Появление сей картинки весьма озадачило его. Похоже, он вовсе не экспонировал эту пластинку в камере. Так откуда взялся загадочный образ? Приготовленная полгода назад эмульсия могла засветиться, либо на нее подействовали пары реактивов, рядом с которыми она хранилась. Это было вполне вероятное объяснение. Но никогда раньше ему не приходилось сталкиваться с проявлением таких артефактов.

Ночь брала свое, он почувствовал себя совершенно обессилевшим и решил отложить до завтра дальнейшие занятия с обнаруженным феноменом. Вскоре он вернулся в свою квартиру и попытался заснуть, но сон долго не шел к нему вопреки желанию быстрее скоротать ночь, чтобы завтра прийти в студию и разрешить возникшую загадку.

На следующий день ему далеко не сразу удалось взяться за таинственную фотопластинку. С утра было много клиентов. В иных обстоятельствах господин Лозницкий только обрадовался бы такому наплыву публики, но теперь он с трудом сдерживал раздражение. Наконец, убедившись, что принял всех, кто был предварительно записан на этот день, он закрыл входную дверь и перевернул на ней табличку.

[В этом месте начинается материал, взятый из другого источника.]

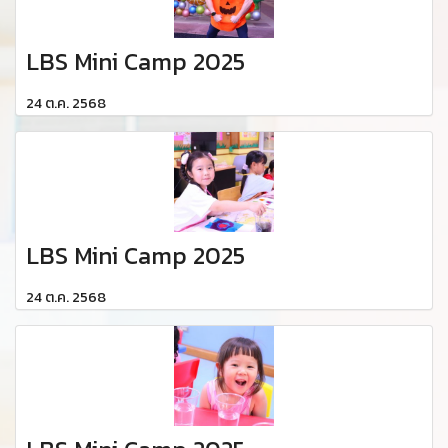
LBS Mini Camp 2025
24 ต.ค. 2568
LBS Mini Camp 2025
24 ต.ค. 2568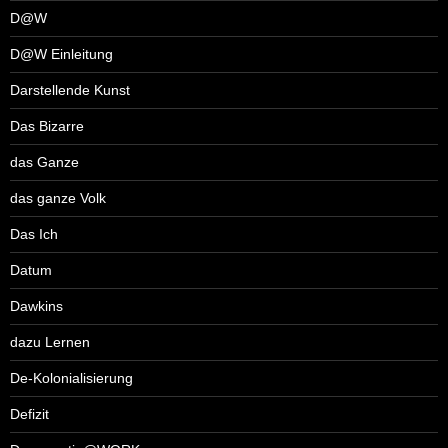
D@W
D@W Einleitung
Darstellende Kunst
Das Bizarre
das Ganze
das ganze Volk
Das Ich
Datum
Dawkins
dazu Lernen
De-Kolonialisierung
Defizit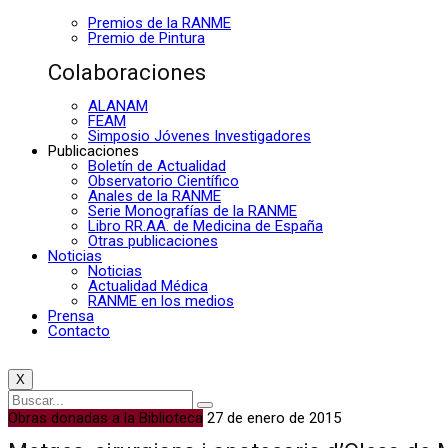
Premios de la RANME
Premio de Pintura
Colaboraciones
ALANAM
FEAM
Simposio Jóvenes Investigadores
Publicaciones
Boletín de Actualidad
Observatorio Científico
Anales de la RANME
Serie Monografías de la RANME
Libro RR.AA. de Medicina de España
Otras publicaciones
Noticias
Noticias
Actualidad Médica
RANME en los medios
Prensa
Contacto
X
Obras donadas a la Biblioteca
27 de enero de 2015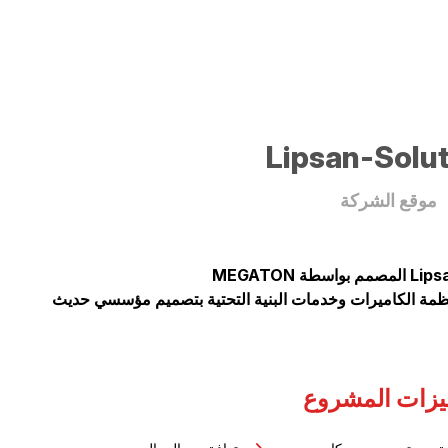
Lipsan-Solu
موقع الشركة
موقع Lipsan-solition المصمم بواسطة MEGATON
زات المشروع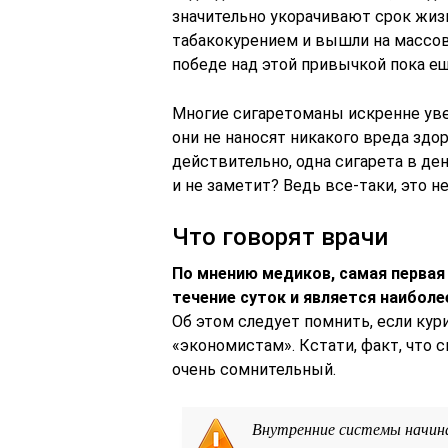
значительно укорачивают срок жиз
табакокурением и вышли на массов
победе над этой привычкой пока ещ
Многие сигаретоманы искренне увер
они не наносят никакого вреда здор
действительно, одна сигарета в де
и не заметит? Ведь все-таки, это н
Что говорят врачи
По мнению медиков, самая первая
течение суток и является наибол
Об этом следует помнить, если ку
«экономистам». Кстати, факт, что 
очень сомнительный.
Внутренние системы начин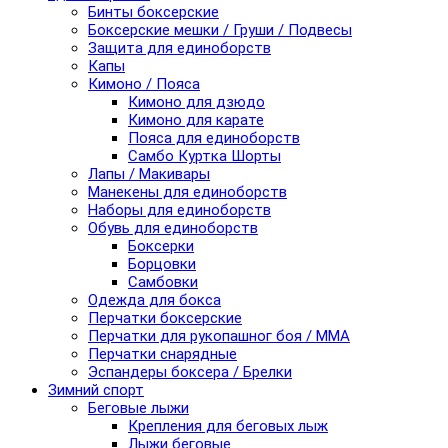
Бинты боксерские
Боксерские мешки / Груши / Подвесы
Защита для единоборств
Капы
Кимоно / Пояса
Кимоно для дзюдо
Кимоно для карате
Пояса для единоборств
Самбо Куртка Шорты
Лапы / Макивары
Манекены для единоборств
Наборы для единоборств
Обувь для единоборств
Боксерки
Борцовки
Самбовки
Одежда для бокса
Перчатки боксерские
Перчатки для рукопашног боя / ММА
Перчатки снарядные
Эспандеры боксера / Брелки
Зимний спорт
Беговые лыжи
Крепления для беговых лыж
Лыжи беговые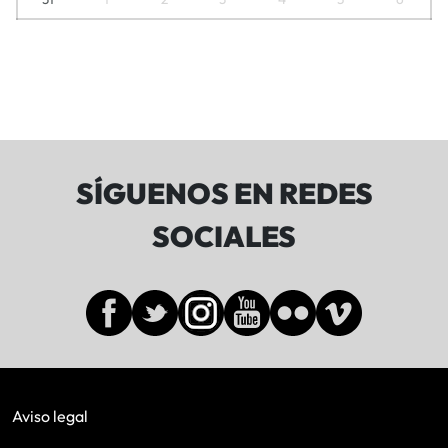
SÍGUENOS EN REDES
SOCIALES
Aviso legal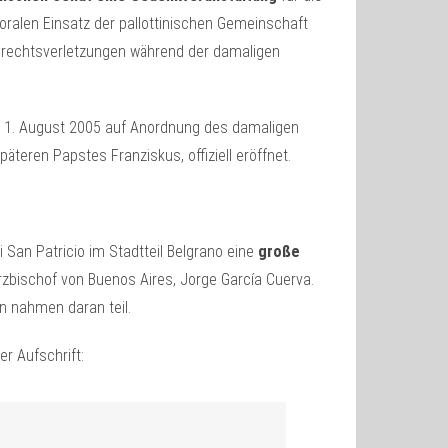
toralen Einsatz der pallottinischen Gemeinschaft
enrechtsverletzungen während der damaligen
m 1. August 2005 auf Anordnung des damaligen
äteren Papstes Franziskus, offiziell eröffnet.
i San Patricio im Stadtteil Belgrano eine
große
Erzbischof von Buenos Aires, Jorge García Cuerva.
en nahmen daran teil.
r Aufschrift: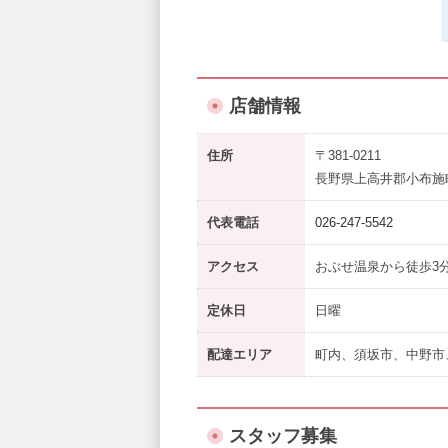
店舗情報
住所
〒381-0211
長野県上高井郡小布施
代表電話
026-247-5542
アクセス
おぶせ温泉から徒歩3分
定休日
日曜
配達エリア
町内、須坂市、中野市
スタッフ募集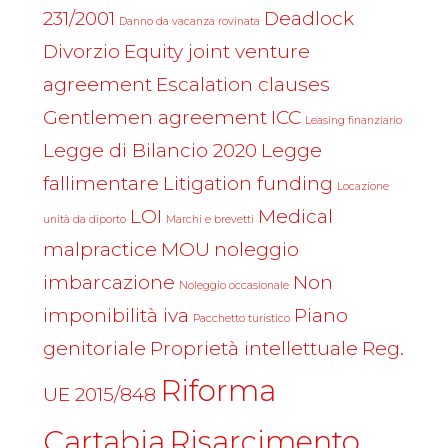
231/2001
Deadlock
Danno da vacanza rovinata
Divorzio
Equity joint venture
agreement
Escalation clauses
Gentlemen agreement
ICC
Leasing finanziario
Legge di Bilancio 2020
Legge
fallimentare
Litigation funding
Locazione
LOI
Medical
unità da diporto
Marchi e brevetti
malpractice
MOU
noleggio
imbarcazione
Non
Noleggio occasionale
imponibilità iva
Piano
Pacchetto turistico
genitoriale
Proprietà intellettuale
Reg.
Riforma
UE 2015/848
Cartabia
Risarcimento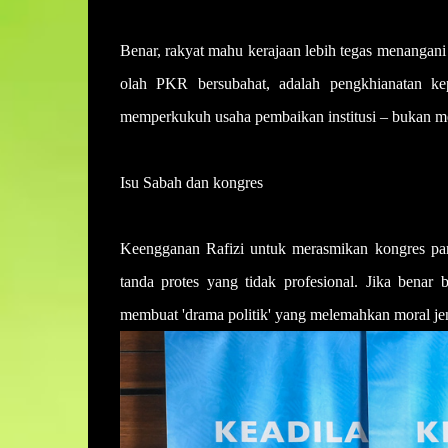
Benar, rakyat mahu kerajaan lebih tegas menangan
olah PKR bersubahat, adalah pengkhianatan kep
memperkukuh usaha pembaikan institusi – bukan men
Isu Sabah dan kongres
Keengganan Rafizi untuk merasmikan kongres parti
tanda protes yang tidak profesional. Jika benar 
membuat 'drama politik' yang melemahkan moral jent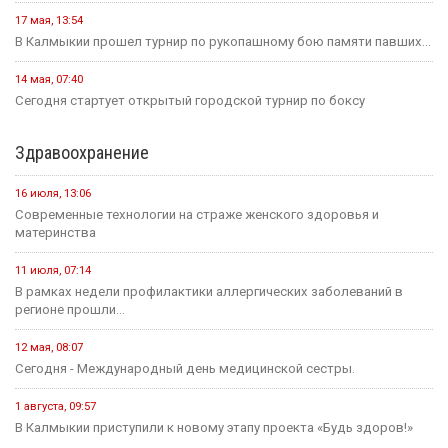
17 мая, 13:54
В Калмыкии прошел турнир по рукопашному бою памяти павших...
14 мая, 07:40
Сегодня стартует открытый городской турнир по боксу
Здравоохранение
16 июля, 13:06
Современные технологии на страже женского здоровья и
материнства
11 июля, 07:14
В рамках недели профилактики аллергических заболеваний в
регионе прошли...
12 мая, 08:07
Сегодня - Международный день медицинской сестры.
1 августа, 09:57
В Калмыкии приступили к новому этапу проекта «Будь здоров!»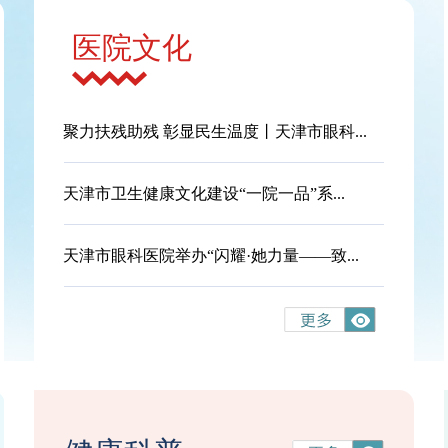
医院文化
聚力扶残助残 彰显民生温度丨天津市眼科...
天津市卫生健康文化建设“一院一品”系...
天津市眼科医院举办“闪耀·她力量——致...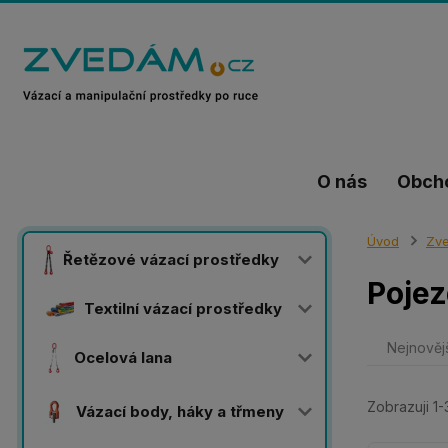
O nás
Obch
Úvod
Zve
Řetězové vázací prostředky
Pojez
Textilní vázací prostředky
Nejnověj
Ocelová lana
Zobrazuji 1-
Vázací body, háky a třmeny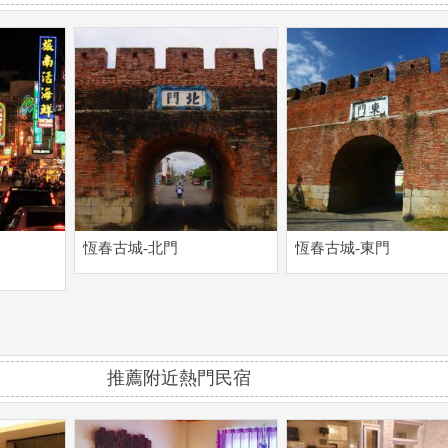
恆春古城-北門
恆春古城-東門
推薦附近熱門民宿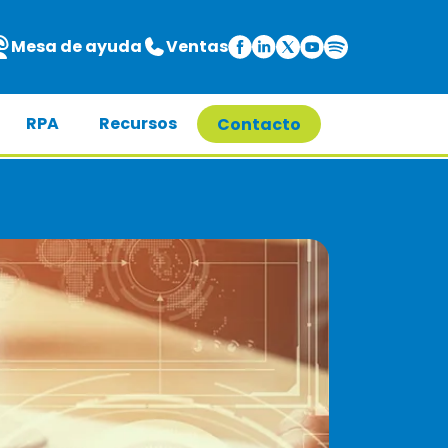
Mesa de ayuda
Ventas
RPA
Recursos
Contacto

С редким воодушевлением он зашел в лабораторию и принялся готовить сразу несколько вариантов фотопроцессов на основе солей серебра, которые позволили бы ему контактным способом перенести изображение на позитивные фотокарточки. Некоторые из известных ему методов печати требовали яркого солнечного освещения, а меж тем уже было пять часов вечера, и осеннее солнце клонилось к закату. Оставалось довольствоваться лишь теми способами, которые можно было реализовать при газовом и электрическом освещении.

Так или иначе, но вскоре у него на руках было несколько отпечатков, имеющих разные оттенки и плотность. Выглядевшая светлой на слайде фигура на них стала темной. Женский силуэт продолжал угадываться, но вместе с тем снимок утратил иллюзорное очарование. Фотограф предвидел это еще вчера, первый взгляд не подвел его: изображение на фотопластинке было не негативным, а позитивным, и печатать его надо было совершенно другим способом – без обращения тонов. Еще несколько часов работы в красном свете – и на руках его были другие снимки, точно воспроизводящие изображение на пластике, только гораздо более контрастные. Теперь он мог отчетливо разглядеть женский силуэт, длинные волосы и тонкие очаровательные черты лица. Ему показалось, что подобные лики можно увидеть разве что на картинах серверных художников эпохи Ренессанса.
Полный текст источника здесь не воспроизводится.